MATERIALS PROVIDED:
----

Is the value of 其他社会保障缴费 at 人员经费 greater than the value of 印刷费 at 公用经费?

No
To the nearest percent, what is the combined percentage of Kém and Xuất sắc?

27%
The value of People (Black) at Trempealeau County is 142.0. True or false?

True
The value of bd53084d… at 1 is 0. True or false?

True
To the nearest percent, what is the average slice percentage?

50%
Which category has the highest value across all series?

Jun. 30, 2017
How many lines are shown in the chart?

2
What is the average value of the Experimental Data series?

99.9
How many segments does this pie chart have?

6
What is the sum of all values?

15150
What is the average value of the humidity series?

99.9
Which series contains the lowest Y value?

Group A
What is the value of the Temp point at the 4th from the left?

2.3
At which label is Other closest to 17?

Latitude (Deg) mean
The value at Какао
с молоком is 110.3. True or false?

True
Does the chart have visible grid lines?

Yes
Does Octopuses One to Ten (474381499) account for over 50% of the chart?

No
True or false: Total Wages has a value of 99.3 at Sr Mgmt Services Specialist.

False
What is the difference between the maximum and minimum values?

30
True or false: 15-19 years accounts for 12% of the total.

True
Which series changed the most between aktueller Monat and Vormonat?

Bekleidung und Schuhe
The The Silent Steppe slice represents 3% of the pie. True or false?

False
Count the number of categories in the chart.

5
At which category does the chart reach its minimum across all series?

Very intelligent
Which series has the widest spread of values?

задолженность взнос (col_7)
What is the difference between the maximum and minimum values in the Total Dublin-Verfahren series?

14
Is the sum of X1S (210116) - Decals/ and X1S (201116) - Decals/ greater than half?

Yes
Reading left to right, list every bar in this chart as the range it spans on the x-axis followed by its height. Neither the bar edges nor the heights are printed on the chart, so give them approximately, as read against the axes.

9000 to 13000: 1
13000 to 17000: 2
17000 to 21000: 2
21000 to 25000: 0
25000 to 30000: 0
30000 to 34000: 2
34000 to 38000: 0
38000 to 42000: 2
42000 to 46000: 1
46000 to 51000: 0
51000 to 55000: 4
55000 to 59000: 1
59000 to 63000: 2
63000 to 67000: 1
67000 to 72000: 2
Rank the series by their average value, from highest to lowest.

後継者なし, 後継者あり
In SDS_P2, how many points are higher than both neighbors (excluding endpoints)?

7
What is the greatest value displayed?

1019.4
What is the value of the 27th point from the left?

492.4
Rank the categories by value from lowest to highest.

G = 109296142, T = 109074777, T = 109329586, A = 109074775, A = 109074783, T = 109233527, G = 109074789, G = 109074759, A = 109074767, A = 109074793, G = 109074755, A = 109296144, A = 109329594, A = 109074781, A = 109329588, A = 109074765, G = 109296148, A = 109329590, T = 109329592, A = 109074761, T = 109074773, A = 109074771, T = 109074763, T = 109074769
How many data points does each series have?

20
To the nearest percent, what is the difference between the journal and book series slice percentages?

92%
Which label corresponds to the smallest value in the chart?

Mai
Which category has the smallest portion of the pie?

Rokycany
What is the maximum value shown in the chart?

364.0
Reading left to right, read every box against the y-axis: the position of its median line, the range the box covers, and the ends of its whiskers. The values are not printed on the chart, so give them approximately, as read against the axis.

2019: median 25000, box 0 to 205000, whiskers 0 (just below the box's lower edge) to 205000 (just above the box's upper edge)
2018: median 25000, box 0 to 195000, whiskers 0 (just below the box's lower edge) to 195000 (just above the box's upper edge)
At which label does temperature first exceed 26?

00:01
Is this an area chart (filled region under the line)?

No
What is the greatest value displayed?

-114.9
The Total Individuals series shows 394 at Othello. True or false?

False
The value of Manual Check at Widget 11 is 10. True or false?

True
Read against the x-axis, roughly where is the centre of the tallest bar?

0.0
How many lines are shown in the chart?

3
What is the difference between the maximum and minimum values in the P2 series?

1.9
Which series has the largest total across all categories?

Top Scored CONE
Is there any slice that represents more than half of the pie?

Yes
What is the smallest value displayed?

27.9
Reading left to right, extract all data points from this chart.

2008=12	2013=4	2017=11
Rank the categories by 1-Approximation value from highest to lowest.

----

WORK REQUEST:
Rewrite all of the material above, changing each "chart" to "graph" and keeping everything else the same.

FINAL ANSWER:
Is the value of 其他社会保障缴费 at 人员经费 greater than the value of 印刷费 at 公用经费?

No
To the nearest percent, what is the combined percentage of Kém and Xuất sắc?

27%
The value of People (Black) at Trempealeau County is 142.0. True or false?

True
The value of bd53084d… at 1 is 0. True or false?

True
To the nearest percent, what is the average slice percentage?

50%
Which category has the highest value across all series?

Jun. 30, 2017
How many lines are shown in the graph?

2
What is the average value of the Experimental Data series?

99.9
How many segments does this pie graph have?

6
What is the sum of all values?

15150
What is the average value of the humidity series?

99.9
Which series contains the lowest Y value?

Group A
What is the value of the Temp point at the 4th from the left?

2.3
At which label is Other closest to 17?

Latitude (Deg) mean
The value at Какао
с молоком is 110.3. True or false?

True
Does the graph have visible grid lines?

Yes
Does Octopuses One to Ten (474381499) account for over 50% of the graph?

No
True or false: Total Wages has a value of 99.3 at Sr Mgmt Services Specialist.

False
What is the difference between the maximum and minimum values?

30
True or false: 15-19 years accounts for 12% of the total.

True
Which series changed the most between aktueller Monat and Vormonat?

Bekleidung und Schuhe
The The Silent Steppe slice represents 3% of the pie. True or false?

False
Count the number of categories in the graph.

5
At which category does the graph reach its minimum across all series?

Very intelligent
Which series has the widest spread of values?

задолженность взнос (col_7)
What is the difference between the maximum and minimum values in the Total Dublin-Verfahren series?

14
Is the sum of X1S (210116) - Decals/ and X1S (201116) - Decals/ greater than half?

Yes
Reading left to right, list every bar in this graph as the range it spans on the x-axis followed by its height. Neither the bar edges nor the heights are printed on the graph, so give them approximately, as read against the axes.

9000 to 13000: 1
13000 to 17000: 2
17000 to 21000: 2
21000 to 25000: 0
25000 to 30000: 0
30000 to 34000: 2
34000 to 38000: 0
38000 to 42000: 2
42000 to 46000: 1
46000 to 51000: 0
51000 to 55000: 4
55000 to 59000: 1
59000 to 63000: 2
63000 to 67000: 1
67000 to 72000: 2
Rank the series by their average value, from highest to lowest.

後継者なし, 後継者あり
In SDS_P2, how many points are higher than both neighbors (excluding endpoints)?

7
What is the greatest value displayed?

1019.4
What is the value of the 27th point from the left?

492.4
Rank the categories by value from lowest to highest.

G = 109296142, T = 109074777, T = 109329586, A = 109074775, A = 109074783, T = 109233527, G = 109074789, G = 109074759, A = 109074767, A = 109074793, G = 109074755, A = 109296144, A = 109329594, A = 109074781, A = 109329588, A = 109074765, G = 109296148, A = 109329590, T = 109329592, A = 109074761, T = 109074773, A = 109074771, T = 109074763, T = 109074769
How many data points does each series have?

20
To the nearest percent, what is the difference between the journal and book series slice percentages?

92%
Which label corresponds to the smallest value in the graph?

Mai
Which category has the smallest portion of the pie?

Rokycany
What is the maximum value shown in the graph?

364.0
Reading left to right, read every box against the y-axis: the position of its median line, the range the box covers, and the ends of its whiskers. The values are not printed on the graph, so give them approximately, as read against the axis.

2019: median 25000, box 0 to 205000, whiskers 0 (just below the box's lower edge) to 205000 (just above the box's upper edge)
2018: median 25000, box 0 to 195000, whiskers 0 (just below the box's lower edge) to 195000 (just above the box's upper edge)
At which label does temperature first exceed 26?

00:01
Is this an area graph (filled region under the line)?

No
What is the greatest value displayed?

-114.9
The Total Individuals series shows 394 at Othello. True or false?

False
The value of Manual Check at Widget 11 is 10. True or false?

True
Read against the x-axis, roughly where is the centre of the tallest bar?

0.0
How many lines are shown in the graph?

3
What is the difference between the maximum and minimum values in the P2 series?

1.9
Which series has the largest total across all categories?

Top Scored CONE
Is there any slice that represents more than half of the pie?

Yes
What is the smallest value displayed?

27.9
Reading left to right, extract all data points from this graph.

2008=12	2013=4	2017=11
Rank the categories by 1-Approximation value from highest to lowest.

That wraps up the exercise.